In 2018, the Fraser Institute published a report by political scientist Tom Flanagan which concluded that first nation communities that received a compensation following the settlement of a specific claim did not score better on the Well-Being Index of First Nations than those who didn't. He argues that specific claims were essentially a multi-billion-dollar liability for the government, while statistical evidence showed no positive impact to settling these claims. Flanagan also criticized changes made over the years to the specific claims policy to make it more accommodating to the First Nations, which he blames for creating ever-growing backlog of claims being filed every year. In order to settle all of the specific claims one and for all, Flanagan suggests the implementation of a deadline after which First Nations will no longer be able to file new specific claims. This would be akin to the United States' Indian Claims Commission's 10-year period to file claims, which allowed it to settle all of their indigenous land claims in under 40 years.
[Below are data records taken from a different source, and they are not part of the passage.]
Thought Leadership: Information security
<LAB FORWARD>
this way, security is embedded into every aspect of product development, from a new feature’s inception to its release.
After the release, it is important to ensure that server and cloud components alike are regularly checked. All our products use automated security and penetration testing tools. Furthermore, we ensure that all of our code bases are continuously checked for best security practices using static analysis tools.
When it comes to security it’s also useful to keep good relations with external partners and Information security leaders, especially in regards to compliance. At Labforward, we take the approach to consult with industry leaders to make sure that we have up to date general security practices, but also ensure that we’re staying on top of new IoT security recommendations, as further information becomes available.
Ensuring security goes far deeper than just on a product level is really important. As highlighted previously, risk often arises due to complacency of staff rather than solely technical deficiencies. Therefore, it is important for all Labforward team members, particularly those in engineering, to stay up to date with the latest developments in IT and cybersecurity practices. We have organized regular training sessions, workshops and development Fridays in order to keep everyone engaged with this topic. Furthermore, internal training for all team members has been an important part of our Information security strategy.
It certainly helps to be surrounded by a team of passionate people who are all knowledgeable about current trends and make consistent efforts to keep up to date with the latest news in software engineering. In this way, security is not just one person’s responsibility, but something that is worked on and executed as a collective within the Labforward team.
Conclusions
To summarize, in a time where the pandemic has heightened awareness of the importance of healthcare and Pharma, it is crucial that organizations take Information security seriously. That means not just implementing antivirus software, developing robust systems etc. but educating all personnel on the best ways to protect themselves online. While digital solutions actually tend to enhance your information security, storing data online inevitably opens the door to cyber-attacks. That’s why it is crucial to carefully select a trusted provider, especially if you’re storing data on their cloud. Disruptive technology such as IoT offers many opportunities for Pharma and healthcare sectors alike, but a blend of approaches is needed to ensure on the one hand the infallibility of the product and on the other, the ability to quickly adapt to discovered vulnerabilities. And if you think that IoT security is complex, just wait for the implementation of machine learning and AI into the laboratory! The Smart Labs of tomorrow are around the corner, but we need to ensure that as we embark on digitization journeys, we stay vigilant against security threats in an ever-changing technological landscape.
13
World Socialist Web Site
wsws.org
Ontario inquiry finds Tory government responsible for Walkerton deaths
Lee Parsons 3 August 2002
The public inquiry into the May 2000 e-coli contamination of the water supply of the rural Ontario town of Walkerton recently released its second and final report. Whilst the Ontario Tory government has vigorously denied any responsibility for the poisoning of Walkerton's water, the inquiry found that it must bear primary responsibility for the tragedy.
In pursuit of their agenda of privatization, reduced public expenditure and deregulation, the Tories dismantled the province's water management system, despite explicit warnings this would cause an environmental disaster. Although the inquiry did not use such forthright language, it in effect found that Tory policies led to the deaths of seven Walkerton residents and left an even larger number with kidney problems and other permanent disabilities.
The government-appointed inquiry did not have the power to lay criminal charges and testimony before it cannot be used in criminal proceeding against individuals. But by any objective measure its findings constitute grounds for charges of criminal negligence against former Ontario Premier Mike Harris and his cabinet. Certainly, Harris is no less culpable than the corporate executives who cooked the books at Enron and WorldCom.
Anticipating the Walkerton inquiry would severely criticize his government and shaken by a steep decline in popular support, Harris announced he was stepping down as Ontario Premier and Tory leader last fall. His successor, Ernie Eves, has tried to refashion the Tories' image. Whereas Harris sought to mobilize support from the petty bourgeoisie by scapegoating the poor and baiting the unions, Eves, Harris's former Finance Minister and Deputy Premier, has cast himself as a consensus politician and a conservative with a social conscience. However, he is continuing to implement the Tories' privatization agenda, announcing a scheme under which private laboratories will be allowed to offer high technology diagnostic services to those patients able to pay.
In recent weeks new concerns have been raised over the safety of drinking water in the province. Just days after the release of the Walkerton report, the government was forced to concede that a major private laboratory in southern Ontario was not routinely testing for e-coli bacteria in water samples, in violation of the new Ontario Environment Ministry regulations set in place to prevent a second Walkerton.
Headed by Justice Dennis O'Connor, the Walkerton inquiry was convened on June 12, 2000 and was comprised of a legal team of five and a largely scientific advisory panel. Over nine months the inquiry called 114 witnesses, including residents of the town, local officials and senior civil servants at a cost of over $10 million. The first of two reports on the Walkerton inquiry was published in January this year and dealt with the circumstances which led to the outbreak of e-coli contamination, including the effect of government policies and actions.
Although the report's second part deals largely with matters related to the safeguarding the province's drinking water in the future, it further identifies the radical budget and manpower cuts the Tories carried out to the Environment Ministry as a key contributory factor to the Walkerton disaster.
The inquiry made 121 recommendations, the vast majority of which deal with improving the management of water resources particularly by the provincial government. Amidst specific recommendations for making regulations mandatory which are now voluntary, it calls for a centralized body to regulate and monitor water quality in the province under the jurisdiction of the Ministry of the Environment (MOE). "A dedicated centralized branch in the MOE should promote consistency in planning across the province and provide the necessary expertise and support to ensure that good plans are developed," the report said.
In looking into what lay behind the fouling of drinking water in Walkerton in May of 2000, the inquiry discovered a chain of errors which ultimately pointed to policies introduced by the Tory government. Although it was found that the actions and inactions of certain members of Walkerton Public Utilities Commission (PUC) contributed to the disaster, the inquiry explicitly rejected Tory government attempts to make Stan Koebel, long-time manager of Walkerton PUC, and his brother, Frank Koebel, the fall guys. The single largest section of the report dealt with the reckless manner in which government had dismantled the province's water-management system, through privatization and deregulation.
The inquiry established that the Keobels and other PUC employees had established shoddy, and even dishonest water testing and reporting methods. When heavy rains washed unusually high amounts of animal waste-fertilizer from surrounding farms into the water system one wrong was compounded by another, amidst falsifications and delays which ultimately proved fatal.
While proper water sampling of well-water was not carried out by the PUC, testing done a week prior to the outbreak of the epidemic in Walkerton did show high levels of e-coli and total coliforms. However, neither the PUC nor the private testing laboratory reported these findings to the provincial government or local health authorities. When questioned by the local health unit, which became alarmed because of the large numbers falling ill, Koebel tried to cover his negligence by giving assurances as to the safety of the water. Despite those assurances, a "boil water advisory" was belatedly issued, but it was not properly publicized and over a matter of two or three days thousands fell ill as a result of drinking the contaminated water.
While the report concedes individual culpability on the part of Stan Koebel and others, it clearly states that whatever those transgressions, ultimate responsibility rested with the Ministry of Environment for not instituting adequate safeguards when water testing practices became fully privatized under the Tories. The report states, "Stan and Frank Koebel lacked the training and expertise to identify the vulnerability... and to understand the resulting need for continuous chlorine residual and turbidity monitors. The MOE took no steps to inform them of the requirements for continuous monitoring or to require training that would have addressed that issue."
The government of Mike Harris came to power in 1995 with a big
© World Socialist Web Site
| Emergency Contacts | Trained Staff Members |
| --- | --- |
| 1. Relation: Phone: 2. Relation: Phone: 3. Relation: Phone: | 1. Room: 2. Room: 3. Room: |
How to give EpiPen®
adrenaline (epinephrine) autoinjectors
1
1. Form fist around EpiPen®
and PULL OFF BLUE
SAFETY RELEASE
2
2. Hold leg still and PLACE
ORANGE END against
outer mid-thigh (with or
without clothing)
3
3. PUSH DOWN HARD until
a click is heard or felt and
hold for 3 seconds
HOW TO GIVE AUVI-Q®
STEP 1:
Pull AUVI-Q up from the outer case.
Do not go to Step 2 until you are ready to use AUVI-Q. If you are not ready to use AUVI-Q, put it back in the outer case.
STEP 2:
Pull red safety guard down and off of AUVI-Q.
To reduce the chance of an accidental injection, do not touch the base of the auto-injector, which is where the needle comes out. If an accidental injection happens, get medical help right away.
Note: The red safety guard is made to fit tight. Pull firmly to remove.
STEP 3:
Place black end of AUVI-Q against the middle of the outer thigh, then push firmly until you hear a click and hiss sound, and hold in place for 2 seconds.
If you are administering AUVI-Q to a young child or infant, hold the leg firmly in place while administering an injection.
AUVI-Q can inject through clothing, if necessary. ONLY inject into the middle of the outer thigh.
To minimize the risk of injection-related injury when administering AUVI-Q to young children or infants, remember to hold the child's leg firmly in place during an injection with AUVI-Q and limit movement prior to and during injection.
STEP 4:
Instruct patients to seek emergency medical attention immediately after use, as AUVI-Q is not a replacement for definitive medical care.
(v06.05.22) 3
In response to Flanagan's report, lawyers Alisa Lombard and Aubrey Charette published an opinion piece in which they said that the intent of Specific Claims is to bring justice to defrauded First Nation communities, and is not a welfare program. Therefore, comparing the First Nation communities who settled a specific claim with those who did not using the Well-Being Index is irrelevant to what the Specific Claims process is trying to accomplish.

A 2018 report by the British Columbia Specific Claims Working Group came to the conclusion that the federal government failed to comply by their legal obligation to assess claims in a 3 years period over 65% of the time. On average, the government finishes assessing the claims 5 months after the legislated deadline. In an open letter to Crown-Indigenous Relations minister Carolyn Bennett, the Union of British Columbia Indian Chiefs stated that this "[n]on-compliance with legislation enacted to protect the rights of Indigenous Peoples...contradicts every public commitment your government has made regarding reconciliation." Stephan Matiation, director of the Specific Claims Branch at Crown-Indigenous Relations and Northern Affairs Canada, responded that his team is understaffed, which causes delays in the assessment of claims.